▸ **Records for processing**:
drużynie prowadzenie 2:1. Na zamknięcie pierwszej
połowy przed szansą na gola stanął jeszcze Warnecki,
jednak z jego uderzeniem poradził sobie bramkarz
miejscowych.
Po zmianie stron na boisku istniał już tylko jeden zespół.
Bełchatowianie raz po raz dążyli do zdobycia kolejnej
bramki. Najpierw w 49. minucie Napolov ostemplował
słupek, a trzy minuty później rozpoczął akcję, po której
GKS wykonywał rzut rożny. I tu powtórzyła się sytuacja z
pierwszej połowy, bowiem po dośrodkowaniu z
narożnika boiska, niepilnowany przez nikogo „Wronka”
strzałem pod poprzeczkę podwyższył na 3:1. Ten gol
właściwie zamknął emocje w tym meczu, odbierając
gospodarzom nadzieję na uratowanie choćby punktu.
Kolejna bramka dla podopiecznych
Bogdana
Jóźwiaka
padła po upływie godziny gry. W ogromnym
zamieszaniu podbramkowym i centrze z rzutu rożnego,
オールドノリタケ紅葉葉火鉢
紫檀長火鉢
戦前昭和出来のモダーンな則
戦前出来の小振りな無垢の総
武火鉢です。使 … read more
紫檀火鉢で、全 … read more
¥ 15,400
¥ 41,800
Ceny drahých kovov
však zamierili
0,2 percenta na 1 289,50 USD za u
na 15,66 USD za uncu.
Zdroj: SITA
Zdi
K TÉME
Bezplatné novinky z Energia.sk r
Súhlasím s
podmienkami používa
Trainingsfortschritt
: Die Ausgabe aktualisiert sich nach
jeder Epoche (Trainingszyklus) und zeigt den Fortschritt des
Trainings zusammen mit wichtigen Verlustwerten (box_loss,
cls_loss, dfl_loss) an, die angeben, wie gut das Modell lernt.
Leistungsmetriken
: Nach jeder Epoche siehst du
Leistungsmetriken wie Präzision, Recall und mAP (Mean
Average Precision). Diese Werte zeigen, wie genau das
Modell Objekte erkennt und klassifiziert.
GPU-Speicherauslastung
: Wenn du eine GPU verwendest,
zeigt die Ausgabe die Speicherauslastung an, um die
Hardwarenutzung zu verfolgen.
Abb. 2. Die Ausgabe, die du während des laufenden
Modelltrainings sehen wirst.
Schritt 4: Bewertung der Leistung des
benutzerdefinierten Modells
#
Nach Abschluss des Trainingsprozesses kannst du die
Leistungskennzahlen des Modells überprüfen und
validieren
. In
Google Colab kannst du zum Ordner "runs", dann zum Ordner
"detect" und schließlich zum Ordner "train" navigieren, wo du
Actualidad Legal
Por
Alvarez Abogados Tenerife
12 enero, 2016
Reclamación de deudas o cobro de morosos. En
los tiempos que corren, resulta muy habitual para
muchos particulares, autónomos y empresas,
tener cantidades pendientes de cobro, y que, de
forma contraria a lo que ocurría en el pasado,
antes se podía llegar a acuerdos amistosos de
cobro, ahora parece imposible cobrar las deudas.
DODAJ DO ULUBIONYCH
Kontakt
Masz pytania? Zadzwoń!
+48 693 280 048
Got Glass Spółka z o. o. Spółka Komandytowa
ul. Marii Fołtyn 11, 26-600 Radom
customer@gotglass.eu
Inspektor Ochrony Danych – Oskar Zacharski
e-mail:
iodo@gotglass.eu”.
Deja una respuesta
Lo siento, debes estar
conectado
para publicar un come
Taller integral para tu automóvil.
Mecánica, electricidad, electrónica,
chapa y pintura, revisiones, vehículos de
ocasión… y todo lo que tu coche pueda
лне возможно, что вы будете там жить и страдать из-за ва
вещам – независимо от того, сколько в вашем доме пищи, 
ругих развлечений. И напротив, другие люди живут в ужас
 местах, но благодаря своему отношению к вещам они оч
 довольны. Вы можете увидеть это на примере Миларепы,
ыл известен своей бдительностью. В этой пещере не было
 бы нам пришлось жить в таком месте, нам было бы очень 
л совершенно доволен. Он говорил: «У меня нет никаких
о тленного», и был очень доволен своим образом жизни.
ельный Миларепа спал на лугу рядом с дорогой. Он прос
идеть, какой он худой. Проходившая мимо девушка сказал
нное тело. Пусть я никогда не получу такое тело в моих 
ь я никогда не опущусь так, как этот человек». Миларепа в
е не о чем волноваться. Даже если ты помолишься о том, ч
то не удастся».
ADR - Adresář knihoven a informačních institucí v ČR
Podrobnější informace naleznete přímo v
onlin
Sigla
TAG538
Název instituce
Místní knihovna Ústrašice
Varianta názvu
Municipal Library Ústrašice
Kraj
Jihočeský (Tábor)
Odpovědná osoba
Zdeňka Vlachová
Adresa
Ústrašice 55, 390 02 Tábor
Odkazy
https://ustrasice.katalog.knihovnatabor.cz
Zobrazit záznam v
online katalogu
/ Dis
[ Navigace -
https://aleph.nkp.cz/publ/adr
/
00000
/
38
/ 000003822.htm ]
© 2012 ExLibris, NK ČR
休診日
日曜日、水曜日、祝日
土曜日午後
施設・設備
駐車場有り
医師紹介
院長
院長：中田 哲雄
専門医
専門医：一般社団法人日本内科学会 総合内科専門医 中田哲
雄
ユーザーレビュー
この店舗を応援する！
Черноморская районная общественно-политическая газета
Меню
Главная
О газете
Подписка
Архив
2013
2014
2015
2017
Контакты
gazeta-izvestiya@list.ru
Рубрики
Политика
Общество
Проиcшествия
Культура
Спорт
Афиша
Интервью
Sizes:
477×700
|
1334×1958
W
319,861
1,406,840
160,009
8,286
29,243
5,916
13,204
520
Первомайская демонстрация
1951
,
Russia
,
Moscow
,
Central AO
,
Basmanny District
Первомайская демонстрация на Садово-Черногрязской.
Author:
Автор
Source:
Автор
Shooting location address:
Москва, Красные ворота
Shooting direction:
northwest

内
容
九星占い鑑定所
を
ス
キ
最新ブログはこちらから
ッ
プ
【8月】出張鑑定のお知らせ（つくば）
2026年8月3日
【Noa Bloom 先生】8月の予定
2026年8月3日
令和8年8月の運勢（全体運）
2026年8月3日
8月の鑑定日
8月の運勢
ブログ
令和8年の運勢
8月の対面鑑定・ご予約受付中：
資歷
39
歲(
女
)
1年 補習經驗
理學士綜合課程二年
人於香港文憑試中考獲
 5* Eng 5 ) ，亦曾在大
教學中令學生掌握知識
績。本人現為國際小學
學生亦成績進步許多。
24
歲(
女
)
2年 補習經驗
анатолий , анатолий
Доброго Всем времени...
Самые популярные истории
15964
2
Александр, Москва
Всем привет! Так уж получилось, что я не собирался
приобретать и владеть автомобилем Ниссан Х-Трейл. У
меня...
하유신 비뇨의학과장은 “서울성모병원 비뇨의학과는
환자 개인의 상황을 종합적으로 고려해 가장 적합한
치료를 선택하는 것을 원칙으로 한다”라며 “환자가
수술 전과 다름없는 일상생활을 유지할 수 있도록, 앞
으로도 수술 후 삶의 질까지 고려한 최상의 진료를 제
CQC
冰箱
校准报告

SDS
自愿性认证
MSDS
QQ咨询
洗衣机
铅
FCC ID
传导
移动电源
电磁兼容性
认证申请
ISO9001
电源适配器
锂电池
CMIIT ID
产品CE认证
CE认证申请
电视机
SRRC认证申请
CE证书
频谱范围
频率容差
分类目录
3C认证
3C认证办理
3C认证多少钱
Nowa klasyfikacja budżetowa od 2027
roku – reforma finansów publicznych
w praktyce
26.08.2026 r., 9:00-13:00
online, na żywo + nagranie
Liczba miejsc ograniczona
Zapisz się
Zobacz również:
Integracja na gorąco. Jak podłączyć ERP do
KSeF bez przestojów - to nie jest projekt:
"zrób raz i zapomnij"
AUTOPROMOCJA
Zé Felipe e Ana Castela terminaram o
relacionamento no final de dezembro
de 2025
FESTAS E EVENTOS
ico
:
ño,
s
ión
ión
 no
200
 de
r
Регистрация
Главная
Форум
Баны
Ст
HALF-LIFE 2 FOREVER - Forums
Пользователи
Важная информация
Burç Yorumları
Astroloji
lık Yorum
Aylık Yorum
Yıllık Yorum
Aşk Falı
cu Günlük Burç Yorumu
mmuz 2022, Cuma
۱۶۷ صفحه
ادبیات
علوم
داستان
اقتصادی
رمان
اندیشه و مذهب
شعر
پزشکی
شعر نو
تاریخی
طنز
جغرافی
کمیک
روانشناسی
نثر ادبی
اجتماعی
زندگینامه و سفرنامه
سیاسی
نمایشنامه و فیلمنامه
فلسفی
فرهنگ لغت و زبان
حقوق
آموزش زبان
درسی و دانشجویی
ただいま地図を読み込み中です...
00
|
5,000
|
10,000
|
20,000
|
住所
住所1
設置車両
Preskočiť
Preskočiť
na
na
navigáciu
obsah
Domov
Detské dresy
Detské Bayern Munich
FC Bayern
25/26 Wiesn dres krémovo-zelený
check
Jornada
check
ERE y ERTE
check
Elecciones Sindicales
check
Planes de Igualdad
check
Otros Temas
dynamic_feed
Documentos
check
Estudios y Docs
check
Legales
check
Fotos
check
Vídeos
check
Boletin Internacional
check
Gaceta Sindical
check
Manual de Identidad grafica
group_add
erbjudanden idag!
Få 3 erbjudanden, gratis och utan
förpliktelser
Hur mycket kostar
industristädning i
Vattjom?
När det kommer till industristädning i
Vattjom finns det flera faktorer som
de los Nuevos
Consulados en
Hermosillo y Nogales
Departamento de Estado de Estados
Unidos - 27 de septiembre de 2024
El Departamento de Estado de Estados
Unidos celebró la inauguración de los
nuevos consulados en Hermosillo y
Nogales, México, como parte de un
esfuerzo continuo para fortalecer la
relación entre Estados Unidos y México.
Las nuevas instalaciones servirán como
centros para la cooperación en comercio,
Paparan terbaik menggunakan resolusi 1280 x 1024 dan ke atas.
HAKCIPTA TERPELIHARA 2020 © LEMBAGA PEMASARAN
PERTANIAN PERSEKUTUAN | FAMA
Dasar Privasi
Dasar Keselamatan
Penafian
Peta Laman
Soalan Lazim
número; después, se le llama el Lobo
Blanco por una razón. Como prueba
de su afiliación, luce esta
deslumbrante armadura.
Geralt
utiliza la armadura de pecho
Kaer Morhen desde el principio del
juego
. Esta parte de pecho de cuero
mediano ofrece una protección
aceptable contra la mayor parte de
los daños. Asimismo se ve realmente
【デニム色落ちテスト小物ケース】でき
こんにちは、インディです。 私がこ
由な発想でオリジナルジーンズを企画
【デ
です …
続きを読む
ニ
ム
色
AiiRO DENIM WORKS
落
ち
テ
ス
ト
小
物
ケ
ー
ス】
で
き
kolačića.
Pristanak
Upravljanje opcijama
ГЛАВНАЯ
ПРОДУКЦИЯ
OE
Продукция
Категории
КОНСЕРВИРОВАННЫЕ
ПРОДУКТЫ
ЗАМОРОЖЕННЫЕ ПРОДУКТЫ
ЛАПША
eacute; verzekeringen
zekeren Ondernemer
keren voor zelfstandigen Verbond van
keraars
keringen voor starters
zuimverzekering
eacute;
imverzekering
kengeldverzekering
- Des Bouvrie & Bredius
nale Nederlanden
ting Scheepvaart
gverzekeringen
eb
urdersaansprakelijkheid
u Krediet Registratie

▸ **Work order**:
Please rewrite the lines from the start of the records through the line containing "właściwie zamknął emocje", changing "bramkarz" to "golkiper" and leaving everything else as it is.

▸ **Exercise result**:
drużynie prowadzenie 2:1. Na zamknięcie pierwszej
połowy przed szansą na gola stanął jeszcze Warnecki,
jednak z jego uderzeniem poradził sobie golkiper
miejscowych.
Po zmianie stron na boisku istniał już tylko jeden zespół.
Bełchatowianie raz po raz dążyli do zdobycia kolejnej
bramki. Najpierw w 49. minucie Napolov ostemplował
słupek, a trzy minuty później rozpoczął akcję, po której
GKS wykonywał rzut rożny. I tu powtórzyła się sytuacja z
pierwszej połowy, bowiem po dośrodkowaniu z
narożnika boiska, niepilnowany przez nikogo „Wronka”
strzałem pod poprzeczkę podwyższył na 3:1. Ten gol
właściwie zamknął emocje w tym meczu, odbierając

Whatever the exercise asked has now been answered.